Treasure8 adds Chris Cowart to its executive team as it renews pushing its tech to reduce food waste

Jonathan Shieber

Chris Cowart, the longtime IDEO product designer, Singularity University faculty member and consultant to a variety of venture firms and tech projects, is joining the food preservation technology developer Treasure8 as its new chief innovation and strategy officer, according to a post on LinkedIn.

"In the last three years food has come to the fore as a theme," said Cowart in an interview with TechCrunch. Cowart, who previously spent the majority of his time consulting on healthcare companies, became interested in food through a year spent as an advisor to X, the Alphabet subsidiary that develops technologies and companies focused on sustainability, connectivity and new computing paradigms.

At X, Cowart was looking at projects that would use artificial intelligence to accelerate circular economy projects and it was there that he began to focus on food waste. The gravity of the situation around America's food waste and food insecurity in the country was driven home through Cowart's research, he said. "We overproduce by double and we throw away 30% of our food," said Cowart. "And in Santa Clara county one-in-six families are food insecure."

After completing his project at X, Cowart went to Treasure8 and was immediately pulled into strategy conversations, which led to him coming on board in June.

Unlike Apeel Sciences or Hazel Technologies, which have developed new preservative technologies to keep food fresh on store shelves (and raised several hundred million dollars), Treasure8's technology is a new spin on freeze-drying, which lets perishable foods hold their nutritional value while they're used as ingredients, supplements or powders.

Brands can reform it with rehydration, or put it into their products or reuse pieces of the vegetables and fruits in their products. "There are byproducts that you can break down and start to use to pull out their nutrients into probiotics and nutraceuticals," said Cowart.

He also thinks that Treasure8 could use its process to become a provider of biochar that can be applied in more sustainable agriculture techniques.

Treasure8 initially launched with a focus on food preservation, but quickly pivoted into working with hemp companies that wanted to work with the company to use more parts of the hemp plant in products. For now, Treasure8 is operating off of its pilot facility on Treasure Island, the man-made island in the San Francisco Bay which is currently the site of a multi-billion-dollar development project.

With its new innovation officer in tow, Treasure8 is now heading to market to raise a new round of financing, Cowart said.
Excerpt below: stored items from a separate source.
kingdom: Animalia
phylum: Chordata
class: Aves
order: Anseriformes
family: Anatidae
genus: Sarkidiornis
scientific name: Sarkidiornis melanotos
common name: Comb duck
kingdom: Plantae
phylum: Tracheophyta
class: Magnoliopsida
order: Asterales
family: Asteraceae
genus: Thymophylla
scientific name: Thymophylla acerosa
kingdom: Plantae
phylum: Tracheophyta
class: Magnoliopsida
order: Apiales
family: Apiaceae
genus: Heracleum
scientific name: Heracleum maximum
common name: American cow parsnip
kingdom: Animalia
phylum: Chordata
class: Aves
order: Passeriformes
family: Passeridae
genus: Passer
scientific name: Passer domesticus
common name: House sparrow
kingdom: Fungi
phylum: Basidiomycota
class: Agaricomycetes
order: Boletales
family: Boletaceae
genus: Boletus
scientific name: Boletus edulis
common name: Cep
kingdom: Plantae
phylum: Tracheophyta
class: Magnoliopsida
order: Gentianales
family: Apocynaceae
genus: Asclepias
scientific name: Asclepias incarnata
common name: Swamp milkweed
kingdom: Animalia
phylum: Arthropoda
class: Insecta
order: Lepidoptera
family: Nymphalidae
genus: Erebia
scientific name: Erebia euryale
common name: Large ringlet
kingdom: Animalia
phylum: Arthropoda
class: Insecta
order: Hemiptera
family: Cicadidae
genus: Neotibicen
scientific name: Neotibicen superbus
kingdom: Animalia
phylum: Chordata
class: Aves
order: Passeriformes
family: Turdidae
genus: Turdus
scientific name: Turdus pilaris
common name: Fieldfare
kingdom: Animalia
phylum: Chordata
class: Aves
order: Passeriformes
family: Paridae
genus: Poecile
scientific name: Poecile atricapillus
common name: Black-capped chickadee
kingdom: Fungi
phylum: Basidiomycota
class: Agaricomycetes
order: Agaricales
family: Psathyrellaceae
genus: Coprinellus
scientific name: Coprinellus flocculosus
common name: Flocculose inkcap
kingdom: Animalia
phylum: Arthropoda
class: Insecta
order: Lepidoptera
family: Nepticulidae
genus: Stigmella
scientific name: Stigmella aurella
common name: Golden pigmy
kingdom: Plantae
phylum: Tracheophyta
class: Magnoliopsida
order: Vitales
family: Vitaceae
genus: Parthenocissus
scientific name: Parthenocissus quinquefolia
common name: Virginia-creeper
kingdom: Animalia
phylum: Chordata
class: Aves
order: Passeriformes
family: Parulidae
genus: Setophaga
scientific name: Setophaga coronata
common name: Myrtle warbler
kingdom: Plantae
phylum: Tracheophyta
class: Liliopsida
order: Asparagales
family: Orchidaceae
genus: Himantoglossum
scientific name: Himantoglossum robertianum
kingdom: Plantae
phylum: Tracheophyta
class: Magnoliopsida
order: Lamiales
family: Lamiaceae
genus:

Targeting less than $50 million, the new round could help the company as Cowart starts to think longer term about ways that Treasure8's treatment process could contribute to the development of more functional foods.

"Taking food waste streams to make products and ingredients and letting it be something useful rather than something that harms the environment, that's the interesting part," Cowart said of his role at the company. "[And] if you’re able to go from food security to nutritional security... If you can powder vegetables, and make them into bits and food that are stable and affordable... All of this nutrition feeds into the food as medicine and functional food. We’re going to want to fight immunity and recover from viruses and we’re going to have to rebuild our food supply."